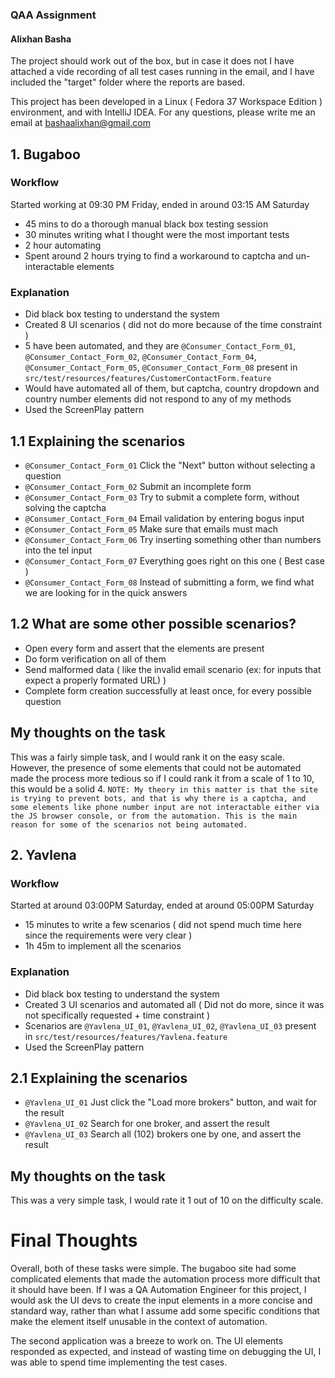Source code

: ### QAA Assignment
#### Alixhan Basha

The project should work out of the box, but in case it does not I have attached a vide recording of all test cases running in the email, and I have included the "target" folder where the reports are based.

This project has been developed in a Linux ( Fedora 37 Workspace Edition ) environment, and with IntelliJ IDEA. 
For any questions, please write me an email at bashaalixhan@gmail.com

## 1. Bugaboo

### Workflow
Started working at 09:30 PM Friday, ended in around 03:15 AM Saturday
- 45 mins to do a thorough manual black box testing session
- 30 minutes writing what I thought were the most important tests
- 2 hour automating
- Spent around 2 hours trying to find a workaround to captcha and un-interactable elements

### Explanation
- Did black box testing to understand the system
- Created 8 UI scenarios ( did not do more because of the time constraint )
- 5 have been automated, and they are `@Consumer_Contact_Form_01`, `@Consumer_Contact_Form_02`, `@Consumer_Contact_Form_04`, `@Consumer_Contact_Form_05`, `@Consumer_Contact_Form_08` present in `src/test/resources/features/CustomerContactForm.feature`
- Would have automated all of them, but captcha, country dropdown and country number elements did not respond to any of my methods
- Used the ScreenPlay pattern

## 1.1 Explaining the scenarios

- `@Consumer_Contact_Form_01` Click the "Next" button without selecting a question
- `@Consumer_Contact_Form_02` Submit an incomplete form
- `@Consumer_Contact_Form_03` Try to submit a complete form, without solving the captcha
- `@Consumer_Contact_Form_04` Email validation by entering bogus input
- `@Consumer_Contact_Form_05` Make sure that emails must mach
- `@Consumer_Contact_Form_06` Try inserting something other than numbers into the tel input
- `@Consumer_Contact_Form_07` Everything goes right on this one ( Best case )
- `@Consumer_Contact_Form_08` Instead of submitting a form, we find what we are looking for in the quick answers

## 1.2 What are some other possible scenarios?

- Open every form and assert that the elements are present
- Do form verification on all of them
- Send malformed data ( like the invalid email scenario (ex: for inputs that expect a properly formated URL) )
- Complete form creation successfully at least once, for every possible question

## My thoughts on the task
This was a fairly simple task, and I would rank it on the easy scale. However, the presence of some elements that could not be automated made the process more tedious so if I could rank it from a scale of 1 to 10, this would be a solid 4.
`NOTE: My theory in this matter is that the site is trying to prevent bots, and that is why there is a captcha, and some elements like phone number input are not interactable either via the JS browser console, or from the automation. This is the main reason for some of the scenarios not being automated.`


## 2. Yavlena

### Workflow
Started at around 03:00PM Saturday, ended at around 05:00PM Saturday

- 15 minutes to write a few scenarios ( did not spend much time here since the requirements were very clear )
- 1h 45m to implement all the scenarios

### Explanation
- Did black box testing to understand the system
- Created 3 UI scenarios and automated all ( Did not do more, since it was not specifically requested + time constraint )
- Scenarios are `@Yavlena_UI_01`, `@Yavlena_UI_02`, `@Yavlena_UI_03` present in `src/test/resources/features/Yavlena.feature`
- Used the ScreenPlay pattern

## 2.1 Explaining the scenarios

- `@Yavlena_UI_01` Just click the "Load more brokers" button, and wait for the result
- `@Yavlena_UI_02` Search for one broker, and assert the result
- `@Yavlena_UI_03` Search all (102) brokers one by one, and assert the result

## My thoughts on the task
This was a very simple task, I would rate it 1 out of 10 on the difficulty scale.


# Final Thoughts
Overall, both of these tasks were simple. The bugaboo site had some complicated elements that made the automation process more difficult that it should have been. 
If I was a QA Automation Engineer for this project, I would ask the UI devs to create the input elements in a more concise and standard way, rather than what I assume
add some specific conditions that make the element itself unusable in the context of automation.

The second application was a breeze to work on. The UI elements responded as expected, and instead of wasting time on debugging the UI, I was able to spend time implementing
the test cases.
::::
| Work request |
Filter the entries down to the lines that hold "possible". Copy those lines.

| Written answer |
## 1.2 What are some other possible scenarios?
- Complete form creation successfully at least once, for every possible question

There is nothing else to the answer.